At the present day realism is despised on the ground that its differentiation of body and soul, natural and supernatural, ignores the unity of being. Indeed, in order to oppose this unity of being to the realistic duality, both materialists and idealists describe themselves as monists, and call realists dualists by way of disparagement. But we cannot classify metaphysics by the antithesis of monism and dualism without making confusion worse confounded. Not to mention that it has led to another variety, calling itself pluralism, it confuses materialism and idealism. Extremes meet; and those who believe only in body and those who believe only in mind, have an equal right to the equivocal term “monist.” Moreover, there is no real opposition between monism and dualism, for there can very well be one kind of being, without being all body or all soul; and as a matter of fact, Aristotelian realism is both a monism of substance and a dualism of body and soul.

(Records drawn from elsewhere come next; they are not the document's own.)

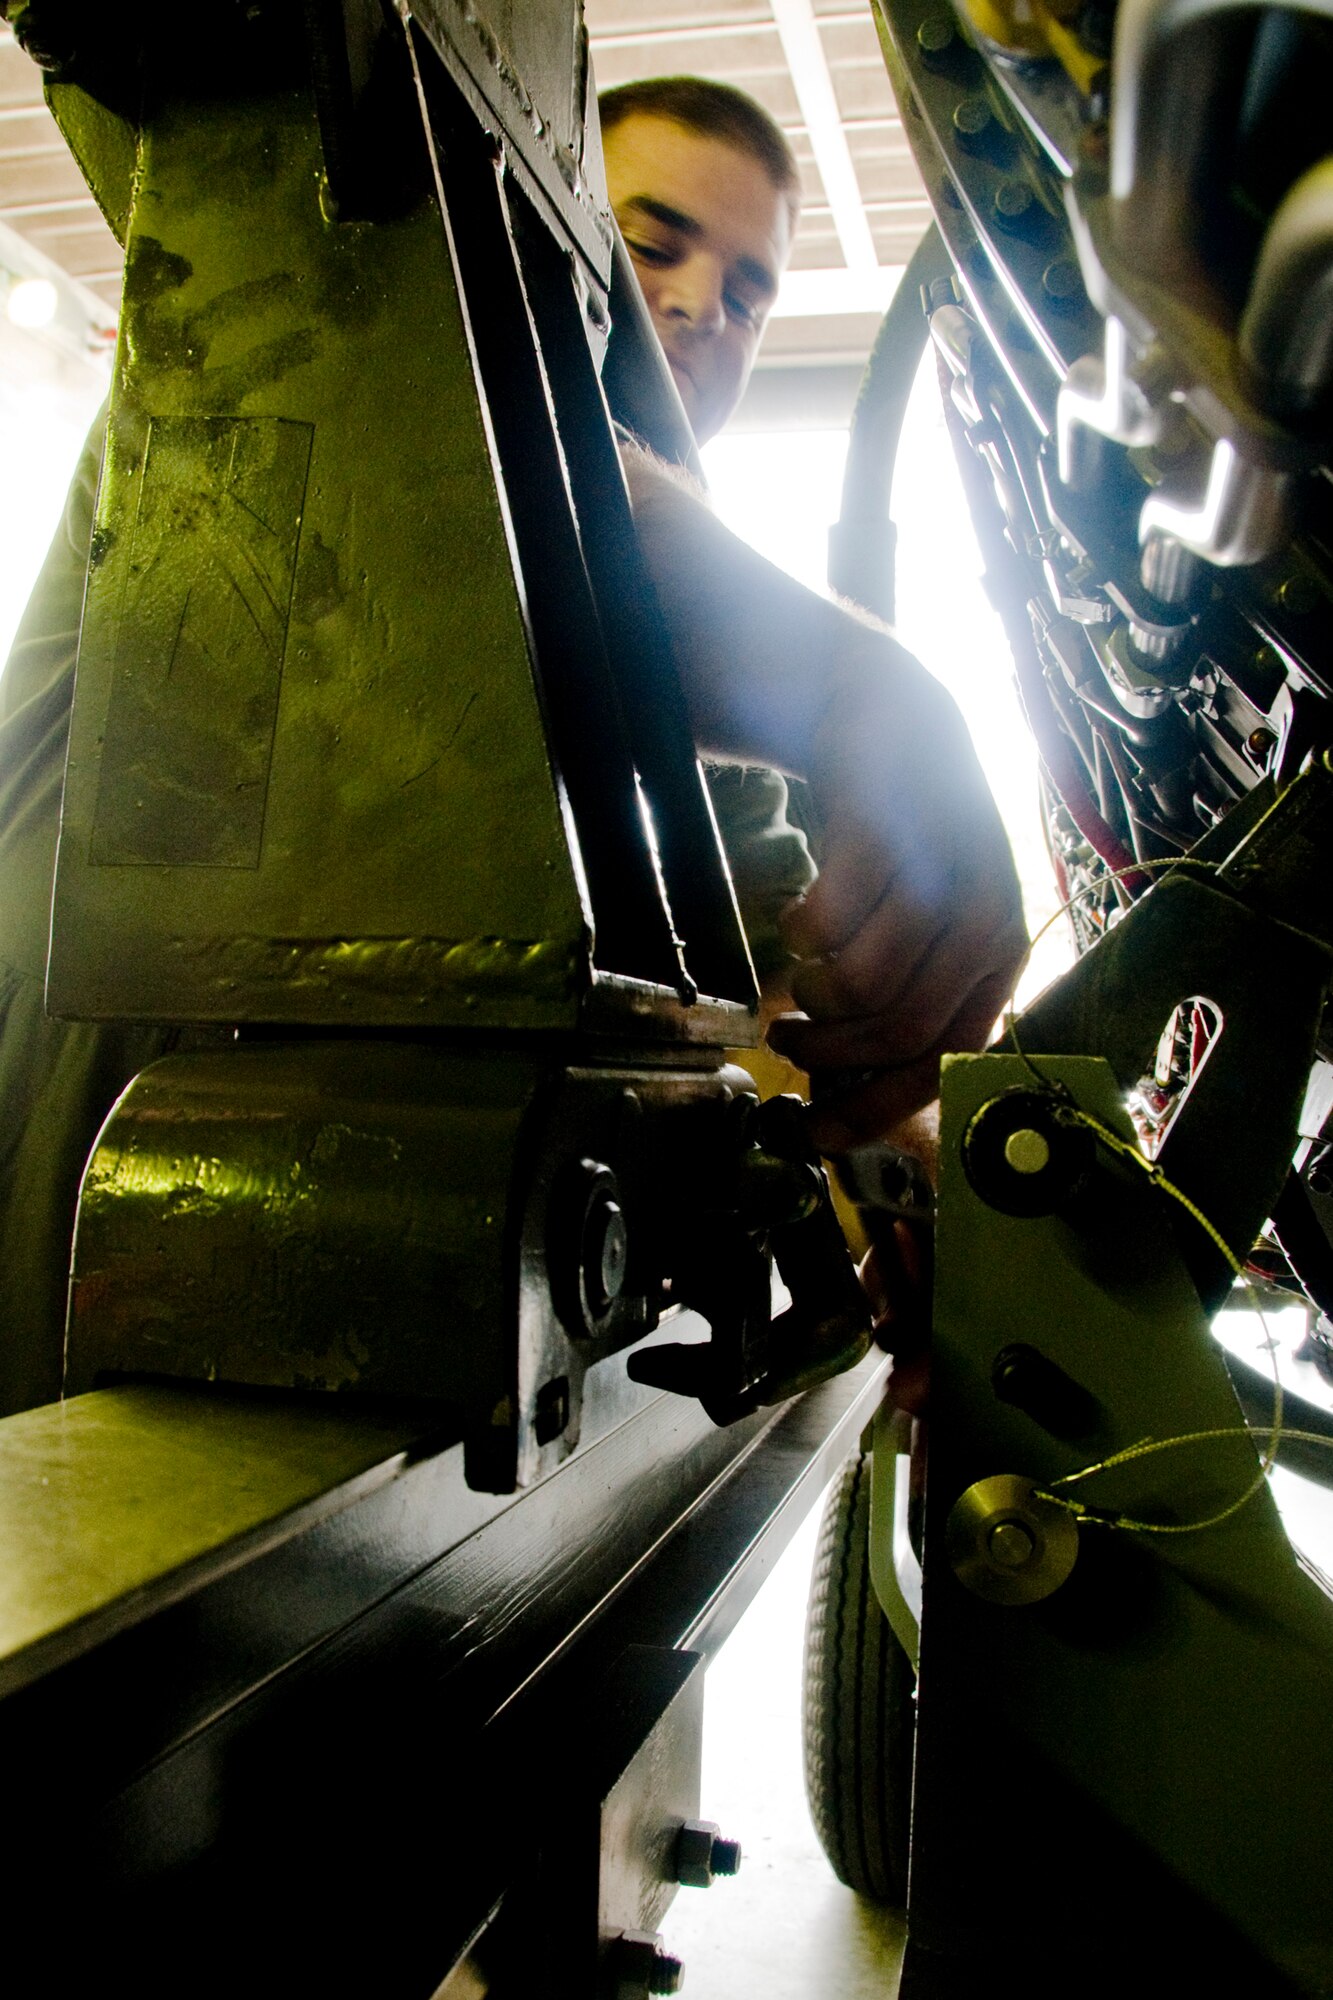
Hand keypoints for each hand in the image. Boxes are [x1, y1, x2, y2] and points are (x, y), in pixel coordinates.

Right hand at [767, 662, 1026, 1149]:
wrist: (889, 718)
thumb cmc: (900, 840)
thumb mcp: (923, 921)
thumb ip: (905, 993)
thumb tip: (848, 1095)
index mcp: (1000, 956)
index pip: (947, 1058)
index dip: (878, 1104)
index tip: (817, 1132)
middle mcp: (987, 921)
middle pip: (902, 1030)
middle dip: (828, 1057)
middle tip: (783, 1044)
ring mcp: (942, 875)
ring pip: (866, 986)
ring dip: (812, 1000)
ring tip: (790, 987)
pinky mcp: (890, 835)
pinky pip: (831, 923)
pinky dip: (800, 935)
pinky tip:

It is in any case unfair to decide questions by disparaging terms, and to argue as if the whole choice were between materialistic or idealistic monism, leaving realism out of court. In this case it would also hide the truth of things, which requires two different kinds of substance, body and soul. The strength of materialism consists in recognizing nature without explaining it away, its weakness in its utter inability to explain consciousness either in its nature or in its origin. On the other hand, it is the virtue of idealism to emphasize the fact of consciousness, but its vice to exaggerate it, with the consequence of resorting to every kind of paradox to deny the obvious and get rid of bodies. There are in reality two species of substances, or entirely distinct things, those which are impenetrably resisting, and those which are conscious substances; and it is impossible to reduce bodies and souls to one another, because resistance is incompatible with the attributes of spirit, and consciousness inexplicable by the attributes of body. So far true metaphysics is a dualism of body and soul. But this very dualism is also monism: both bodies and souls are substances, as Aristotle said; and we can go farther than Aristotle. Men are apt to dwell too much on the co-existence and too little on the inclusiveness of substances. The fact is that many substances are often in one; e.g. many bodies in the one body, and both body and soul in the one substance, of man. So far true metaphysics is a monism of substance, in the sense that all things are substances and that all substances, however different, are members of one substance, the whole universe of body and spirit. In this case metaphysics generally will have to recognize three monisms, a materialistic monism of body, an idealistic monism of soul, and a realistic monism of substance, which is also a dualism of substances. But a term so equivocal, leading to an antithesis so misleading as that between monism and dualism, can never represent the real difference between metaphysical schools. We shall return, then, to the clearer and more authoritative division, and proceed to discuss materialism, idealism and realism in their order.